### EXERCISE DETAILS
Copy out the lines below word for word, leaving out the pictures.

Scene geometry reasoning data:
----------------------------------------

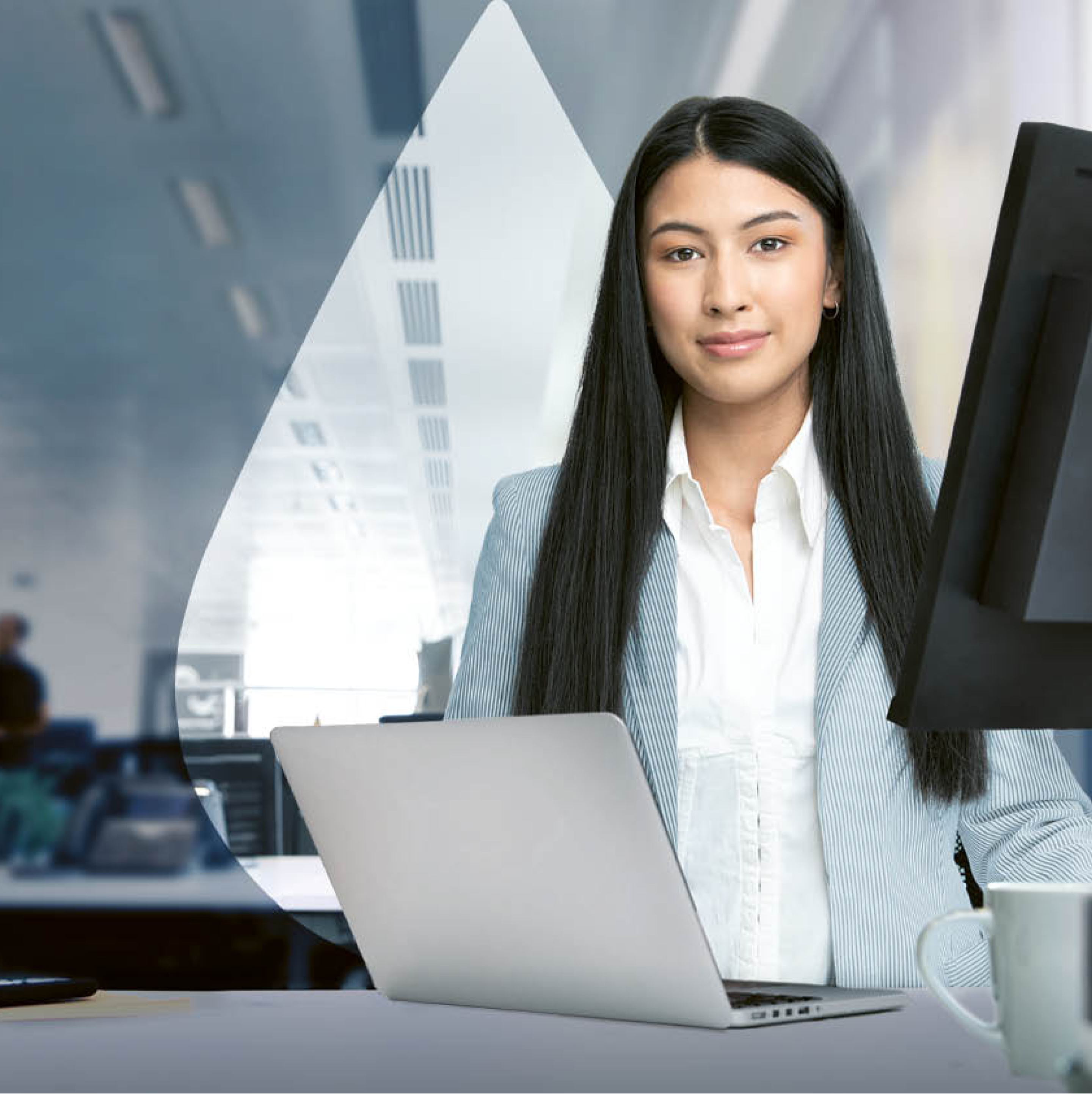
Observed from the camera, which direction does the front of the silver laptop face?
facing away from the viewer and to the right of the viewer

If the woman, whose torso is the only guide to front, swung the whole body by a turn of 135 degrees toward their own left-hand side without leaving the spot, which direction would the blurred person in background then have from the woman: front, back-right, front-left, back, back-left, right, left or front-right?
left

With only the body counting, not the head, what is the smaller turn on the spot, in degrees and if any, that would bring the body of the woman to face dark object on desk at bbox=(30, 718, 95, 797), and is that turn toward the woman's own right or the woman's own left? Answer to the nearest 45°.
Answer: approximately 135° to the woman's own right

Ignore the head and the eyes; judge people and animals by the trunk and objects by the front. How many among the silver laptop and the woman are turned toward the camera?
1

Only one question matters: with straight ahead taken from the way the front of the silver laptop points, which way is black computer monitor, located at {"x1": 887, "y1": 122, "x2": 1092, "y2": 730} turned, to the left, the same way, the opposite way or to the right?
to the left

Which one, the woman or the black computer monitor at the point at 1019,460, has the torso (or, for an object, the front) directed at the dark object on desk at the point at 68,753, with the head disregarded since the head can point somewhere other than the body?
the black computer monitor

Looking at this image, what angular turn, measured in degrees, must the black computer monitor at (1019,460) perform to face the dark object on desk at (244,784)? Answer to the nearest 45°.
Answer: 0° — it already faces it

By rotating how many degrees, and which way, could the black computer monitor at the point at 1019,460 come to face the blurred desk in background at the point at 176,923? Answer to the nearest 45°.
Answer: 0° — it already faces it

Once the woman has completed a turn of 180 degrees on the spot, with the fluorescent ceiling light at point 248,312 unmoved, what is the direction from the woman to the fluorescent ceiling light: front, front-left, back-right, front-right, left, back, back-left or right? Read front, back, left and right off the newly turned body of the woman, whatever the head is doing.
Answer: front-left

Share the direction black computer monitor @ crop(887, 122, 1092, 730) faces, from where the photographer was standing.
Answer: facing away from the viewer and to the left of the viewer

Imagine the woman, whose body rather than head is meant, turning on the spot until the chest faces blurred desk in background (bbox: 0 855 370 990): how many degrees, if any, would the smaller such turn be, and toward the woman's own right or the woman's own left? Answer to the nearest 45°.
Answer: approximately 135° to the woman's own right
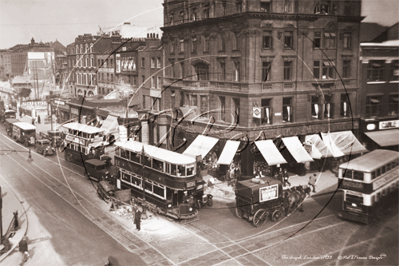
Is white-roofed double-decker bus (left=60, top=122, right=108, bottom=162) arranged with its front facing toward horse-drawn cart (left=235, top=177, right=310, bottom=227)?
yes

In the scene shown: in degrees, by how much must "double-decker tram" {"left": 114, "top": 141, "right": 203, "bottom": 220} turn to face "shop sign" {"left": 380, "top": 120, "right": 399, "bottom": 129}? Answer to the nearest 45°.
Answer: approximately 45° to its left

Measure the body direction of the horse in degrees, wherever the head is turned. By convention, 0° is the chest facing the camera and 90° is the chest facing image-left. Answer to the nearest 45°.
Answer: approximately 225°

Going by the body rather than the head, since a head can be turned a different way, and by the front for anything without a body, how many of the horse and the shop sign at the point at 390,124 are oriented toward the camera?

----------------------------------------

### EXPECTED OUTPUT
Observed from the camera, which direction does the front of the silver laptop face?
facing away from the viewer and to the right of the viewer

If the woman, whose torso is the only guide to front, swung the whole body by a turn of 135 degrees toward their own left-hand side without leaving the spot, which direction would the blurred person in background then have from the woman: front, back-right, front-left, back, back-left, right, left or front-right?
left

With only the body counting, not the head, what is the smaller turn on the spot, in degrees and if any, that would bring the body of the woman to face dark object on desk at bbox=(30, 718, 95, 797), and is that turn toward the woman's own right or the woman's own left? Answer to the nearest 45°.
Answer: approximately 135° to the woman's own right

Ignore the head and the eyes; judge people and animals by the trunk and objects by the front. How many among the silver laptop and the woman are turned toward the camera?
1

Only one question matters: with straight ahead taken from the way the front of the silver laptop points, which way is black computer monitor, located at {"x1": 887, "y1": 122, "x2": 1092, "y2": 730} turned, to the left, the same way, the opposite way or to the right?
to the left

Which one, the woman or the black computer monitor at the point at 1019,460, has the torso (or, for an object, the front) directed at the dark object on desk at the point at 68,753, with the head disregarded since the head can point somewhere other than the body?
the black computer monitor

Looking at this image, what angular turn, measured in degrees, must the black computer monitor at (1019,460) perform to face the dark object on desk at (244,784)? Answer to the nearest 45°.
Answer: 0° — it already faces it

By rotating how many degrees, and which way, could the black computer monitor at the point at 1019,460 come to face the blurred desk in background at the point at 176,923? Answer to the nearest 45°.
Answer: 0° — it already faces it

Once the woman has completed a turn of 180 degrees on the spot, with the fluorescent ceiling light at point 248,312 unmoved, what is the direction from the woman to the fluorescent ceiling light: front, front-left, back-right, front-right, left, back, back-left or right? Read front, back, left and right off the newly turned body of the woman, whatever the head is doing.
Answer: front-left

Share the direction black computer monitor @ crop(887, 122, 1092, 730) faces, from where the photographer was standing.
Answer: facing away from the viewer and to the left of the viewer

Imagine the woman, whose body rather than head is meant, turning on the spot until the chest faces blurred desk in background (bbox: 0 855 370 990): how many degrees, if any, would the smaller such turn be, and toward the woman's own right or the woman's own left? Answer to the nearest 45°.
Answer: approximately 135° to the woman's own right
Is white-roofed double-decker bus (left=60, top=122, right=108, bottom=162) arranged with its front facing toward horse-drawn cart (left=235, top=177, right=310, bottom=227)?
yes

In the scene shown: in degrees, by how much must "double-decker tram" {"left": 114, "top": 141, "right": 203, "bottom": 220} turn to face "shop sign" {"left": 380, "top": 120, "right": 399, "bottom": 129}? Answer to the nearest 45°.
Answer: approximately 45° to its left

Measure the body direction of the horse in degrees, wherever the head is turned. By convention, 0° is the chest facing the camera and 90° is the chest facing image-left. Answer to the nearest 45°.
Answer: approximately 225°

Going by the body rather than the head, since a head can be turned a different way, and by the front for anything without a body, how many of the horse and the shop sign at the point at 390,124 are oriented toward the camera?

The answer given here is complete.